#### AIM OF THE EXERCISE:
Reproduce every one of the rows below verbatim, preserving each line in its original order.

== == ==

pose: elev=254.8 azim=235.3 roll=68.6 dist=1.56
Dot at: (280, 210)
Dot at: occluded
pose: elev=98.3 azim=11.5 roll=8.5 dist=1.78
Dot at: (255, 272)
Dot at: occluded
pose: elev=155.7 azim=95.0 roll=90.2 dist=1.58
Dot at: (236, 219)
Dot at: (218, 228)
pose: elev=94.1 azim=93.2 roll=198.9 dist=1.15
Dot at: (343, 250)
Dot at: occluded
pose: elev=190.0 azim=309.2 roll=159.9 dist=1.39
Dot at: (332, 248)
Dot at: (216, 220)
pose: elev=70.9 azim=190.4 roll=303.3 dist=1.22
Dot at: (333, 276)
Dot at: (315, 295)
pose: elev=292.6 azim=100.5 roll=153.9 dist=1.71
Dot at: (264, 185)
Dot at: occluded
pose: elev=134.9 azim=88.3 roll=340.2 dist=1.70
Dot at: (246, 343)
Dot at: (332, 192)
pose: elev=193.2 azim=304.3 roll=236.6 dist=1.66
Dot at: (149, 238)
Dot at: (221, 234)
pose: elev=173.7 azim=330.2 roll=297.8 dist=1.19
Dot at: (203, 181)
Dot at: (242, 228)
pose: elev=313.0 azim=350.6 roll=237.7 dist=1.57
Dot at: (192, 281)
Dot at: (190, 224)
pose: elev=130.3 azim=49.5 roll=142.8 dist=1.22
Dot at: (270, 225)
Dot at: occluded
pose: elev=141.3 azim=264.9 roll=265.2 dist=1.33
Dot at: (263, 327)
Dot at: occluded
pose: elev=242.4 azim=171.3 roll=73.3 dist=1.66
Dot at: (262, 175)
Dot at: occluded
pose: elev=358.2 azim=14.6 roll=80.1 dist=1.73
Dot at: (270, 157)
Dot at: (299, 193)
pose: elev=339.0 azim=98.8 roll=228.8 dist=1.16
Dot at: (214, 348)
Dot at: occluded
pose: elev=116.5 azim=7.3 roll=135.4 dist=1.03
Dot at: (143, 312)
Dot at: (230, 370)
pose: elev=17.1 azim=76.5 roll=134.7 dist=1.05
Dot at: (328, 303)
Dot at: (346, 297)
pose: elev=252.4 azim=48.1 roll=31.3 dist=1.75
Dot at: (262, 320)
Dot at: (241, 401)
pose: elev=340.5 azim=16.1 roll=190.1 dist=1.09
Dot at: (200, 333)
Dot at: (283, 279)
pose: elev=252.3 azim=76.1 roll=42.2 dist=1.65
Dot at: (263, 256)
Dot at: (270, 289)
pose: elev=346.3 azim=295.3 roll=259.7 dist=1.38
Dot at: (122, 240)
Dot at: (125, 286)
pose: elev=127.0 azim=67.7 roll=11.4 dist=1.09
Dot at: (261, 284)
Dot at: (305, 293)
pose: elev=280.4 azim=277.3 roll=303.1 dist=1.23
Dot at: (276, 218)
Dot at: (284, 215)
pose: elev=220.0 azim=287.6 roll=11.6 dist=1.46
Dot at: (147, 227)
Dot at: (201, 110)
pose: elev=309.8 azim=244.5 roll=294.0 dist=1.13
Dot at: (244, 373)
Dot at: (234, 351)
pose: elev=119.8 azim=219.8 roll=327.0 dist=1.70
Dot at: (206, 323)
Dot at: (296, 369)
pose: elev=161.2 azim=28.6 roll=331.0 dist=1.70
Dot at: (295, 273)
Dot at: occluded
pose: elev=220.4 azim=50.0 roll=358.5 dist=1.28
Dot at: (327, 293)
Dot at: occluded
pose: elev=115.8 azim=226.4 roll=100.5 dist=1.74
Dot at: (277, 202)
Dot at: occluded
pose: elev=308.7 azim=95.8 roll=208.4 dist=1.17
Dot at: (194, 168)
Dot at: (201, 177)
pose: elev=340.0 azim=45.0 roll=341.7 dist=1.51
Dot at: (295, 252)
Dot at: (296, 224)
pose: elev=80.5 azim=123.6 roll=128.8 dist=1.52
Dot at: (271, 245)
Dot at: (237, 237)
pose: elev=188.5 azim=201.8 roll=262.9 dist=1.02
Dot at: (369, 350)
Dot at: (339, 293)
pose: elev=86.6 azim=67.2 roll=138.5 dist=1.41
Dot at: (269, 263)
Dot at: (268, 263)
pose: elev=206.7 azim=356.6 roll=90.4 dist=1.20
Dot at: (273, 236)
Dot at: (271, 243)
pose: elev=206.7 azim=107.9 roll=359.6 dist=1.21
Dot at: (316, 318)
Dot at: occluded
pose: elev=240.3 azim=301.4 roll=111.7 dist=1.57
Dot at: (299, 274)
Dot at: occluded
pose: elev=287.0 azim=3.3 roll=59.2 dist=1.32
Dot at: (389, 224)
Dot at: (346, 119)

== == ==

#### ANSWER TO THE EXERCISE:
pose: elev=254.8 azim=235.3 roll=68.6 dist=1.56
Dot at: (280, 210)
Dot at: occluded
pose: elev=98.3 azim=11.5 roll=8.5 dist=1.78
Dot at: (255, 272)
Dot at: occluded
pose: elev=155.7 azim=95.0 roll=90.2 dist=1.58
Dot at: (236, 219)
Dot at: (218, 228)
pose: elev=94.1 azim=93.2 roll=198.9 dist=1.15
Dot at: (343, 250)
Dot at: occluded
pose: elev=190.0 azim=309.2 roll=159.9 dist=1.39
Dot at: (332, 248)
Dot at: (216, 220)
pose: elev=70.9 azim=190.4 roll=303.3 dist=1.22
Dot at: (333, 276)
Dot at: (315, 295)
pose: elev=292.6 azim=100.5 roll=153.9 dist=1.71
Dot at: (264, 185)
Dot at: occluded
pose: elev=134.9 azim=88.3 roll=340.2 dist=1.70
Dot at: (246, 343)
Dot at: (332, 192)
pose: elev=193.2 azim=304.3 roll=236.6 dist=1.66
Dot at: (149, 238)
Dot at: (221, 234)
pose: elev=173.7 azim=330.2 roll=297.8 dist=1.19
Dot at: (203, 181)
Dot at: (242, 228)
pose: elev=313.0 azim=350.6 roll=237.7 dist=1.57
Dot at: (192, 281)
Dot at: (190, 224)
pose: elev=130.3 azim=49.5 roll=142.8 dist=1.22
Dot at: (270, 225)
Dot at: occluded
pose: elev=141.3 azim=264.9 roll=265.2 dist=1.33
Dot at: (263, 327)
Dot at: occluded
pose: elev=242.4 azim=171.3 roll=73.3 dist=1.66
Dot at: (262, 175)
Dot at: occluded
pose: elev=358.2 azim=14.6 roll=80.1 dist=1.73
Dot at: (270, 157)
Dot at: (299, 193)
pose: elev=339.0 azim=98.8 roll=228.8 dist=1.16
Dot at: (214, 348)
Dot at: occluded
pose: elev=116.5 azim=7.3 roll=135.4 dist=1.03
Dot at: (143, 312)
Dot at: (230, 370)
pose: elev=17.1 azim=76.5 roll=134.7 dist=1.05
Dot at: (328, 303)
Dot at: (346, 297)
pose: elev=252.4 azim=48.1 roll=31.3 dist=1.75
Dot at: (262, 320)
Dot at: (241, 401)
pose: elev=340.5 azim=16.1 roll=190.1 dist=1.09
Dot at: (200, 333)
Dot at: (283, 279)
pose: elev=252.3 azim=76.1 roll=42.2 dist=1.65
Dot at: (263, 256)
Dot at: (270, 289)
pose: elev=346.3 azim=295.3 roll=259.7 dist=1.38
Dot at: (122, 240)
Dot at: (125, 286)
pose: elev=127.0 azim=67.7 roll=11.4 dist=1.09
Dot at: (261, 284)
Dot at: (305, 293)
pose: elev=280.4 azim=277.3 roll=303.1 dist=1.23
Dot at: (276, 218)
Dot at: (284, 215)
pose: elev=220.0 azim=287.6 roll=11.6 dist=1.46
Dot at: (147, 227)
Dot at: (201, 110)
pose: elev=309.8 azim=244.5 roll=294.0 dist=1.13
Dot at: (244, 373)
Dot at: (234, 351)
pose: elev=119.8 azim=219.8 roll=327.0 dist=1.70
Dot at: (206, 323)
Dot at: (296, 369)
pose: elev=161.2 azim=28.6 roll=331.0 dist=1.70
Dot at: (295, 273)
Dot at: occluded
pose: elev=220.4 azim=50.0 roll=358.5 dist=1.28
Dot at: (327, 293)
Dot at: occluded
pose: elev=115.8 azim=226.4 roll=100.5 dist=1.74
Dot at: (277, 202)
Dot at: occluded
pose: elev=308.7 azim=95.8 roll=208.4 dist=1.17
Dot at: (194, 168)
Dot at: (201, 177)
pose: elev=340.0 azim=45.0 roll=341.7 dist=1.51
Dot at: (295, 252)
Dot at: (296, 224)
pose: elev=80.5 azim=123.6 roll=128.8 dist=1.52
Dot at: (271, 245)
Dot at: (237, 237)
pose: elev=188.5 azim=201.8 roll=262.9 dist=1.02
Dot at: (369, 350)
Dot at: (339, 293)
pose: elev=86.6 azim=67.2 roll=138.5 dist=1.41
Dot at: (269, 263)
Dot at: (268, 263)
pose: elev=206.7 azim=356.6 roll=90.4 dist=1.20
Dot at: (273, 236)
Dot at: (271, 243)
pose: elev=206.7 azim=107.9 roll=359.6 dist=1.21
Dot at: (316, 318)
Dot at: occluded
pose: elev=240.3 azim=301.4 roll=111.7 dist=1.57
Dot at: (299, 274)
Dot at: occluded
pose: elev=287.0 azim=3.3 roll=59.2 dist=1.32
Dot at: (389, 224)
Dot at: (346, 119)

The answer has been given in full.